Dominions Office telegraphing you urgently text of declaration  by the Prime Minister, President and Chiang Kai-shek  with regard to the Pacific which is being issued at midnight to-night.
The facts with regard to this declaration, which obviously should not have been published until you had had an opportunity of considering it, are as follows- The text was received here on Monday night in a telegram from the Ambassador in Cairo to the Foreign Office. Almost by an accident it was disclosed to the War Cabinet at Monday night's meeting by Sir Orme Sargent, representing the Foreign Office in Eden's absence.  It came as a considerable surprise to the members of the War Cabinet. The two points upon which anxiety was expressed were- 1. as to whether Stalin had been consulted and had agreed to the publication and 2. that while the specific restoration of territories in the case of China was laid down, nothing was said with regard to the restoration of their territories to other powers.
I took the point very strongly that the text should immediately be sent to Australia and that there should be no publication until you had had an opportunity of considering it.

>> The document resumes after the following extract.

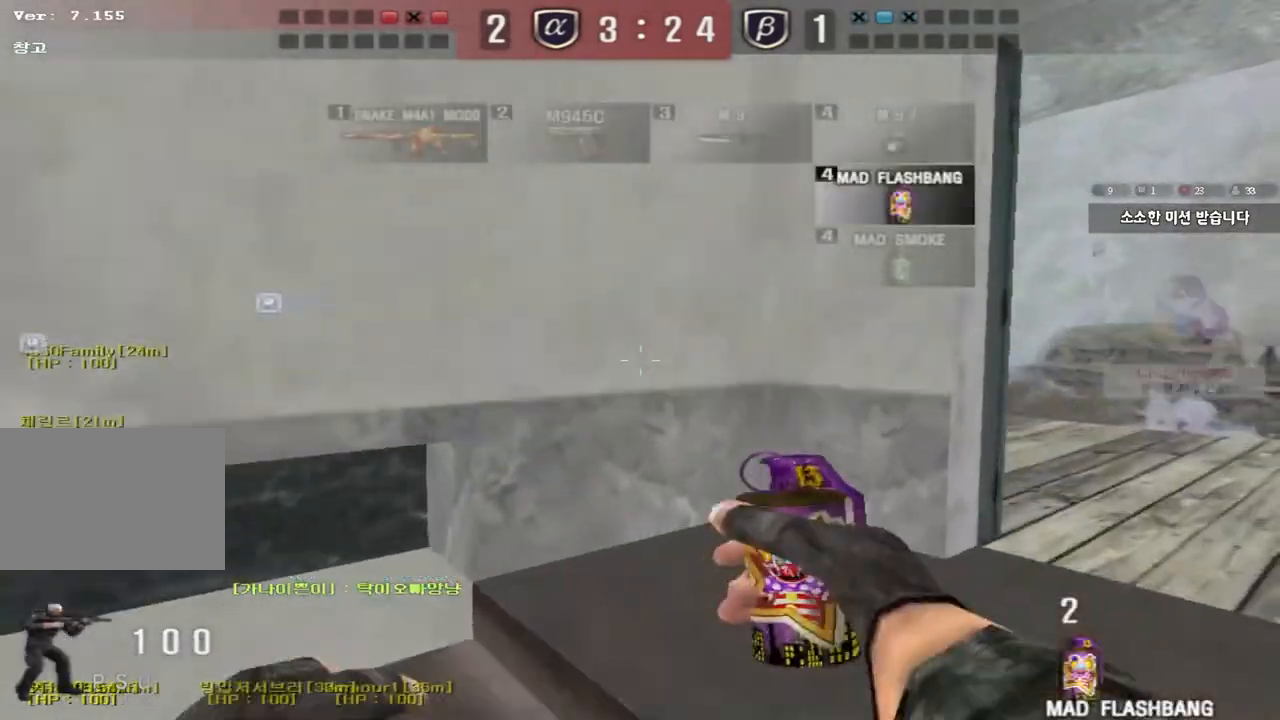
{"keys": ["d", "w"], "events": [[17, "d", "up"], [33, "ctrl", "down"], [50, "w", "up"], [117, "ctrl", "up"], [117, "w", "down"], [133, "d", "down"], [333, "ctrl", "down"], [333, "d", "up"], [350, "w", "up"], [433, "ctrl", "up"], [433, "d", "down"], [433, "w", "down"]]}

I also raised the point as to the position of ex-enemy territories in view of the statement as to no territorial ambitions which, although only binding the United Kingdom, might place us in an embarrassing position in view of our great interest in the islands of the Pacific.
There was general agreement that you should immediately be informed of the text of the declaration but it was felt that you should be informed by the Prime Minister and I was asked not to communicate with you until he had had an opportunity of doing so.
This morning a reply has come in from the Prime Minister asking that the text should be communicated to the Dominions from here and adding that publication has been arranged for 12 o'clock to- night. On this latter point the Prime Minister shows some signs of grace by saying that he 'fears' that arrangements have been made with the President and Chiang Kai-shek for this time of publication.
I am afraid there is nothing that can be done about the matter and apart from the question of principle as to consultation this is probably immaterial.
The press are being informed that the intention is for territories in addition to those of China to revert to their original owners and the handling of ex-enemy territories will not in practice be prejudiced by the declaration.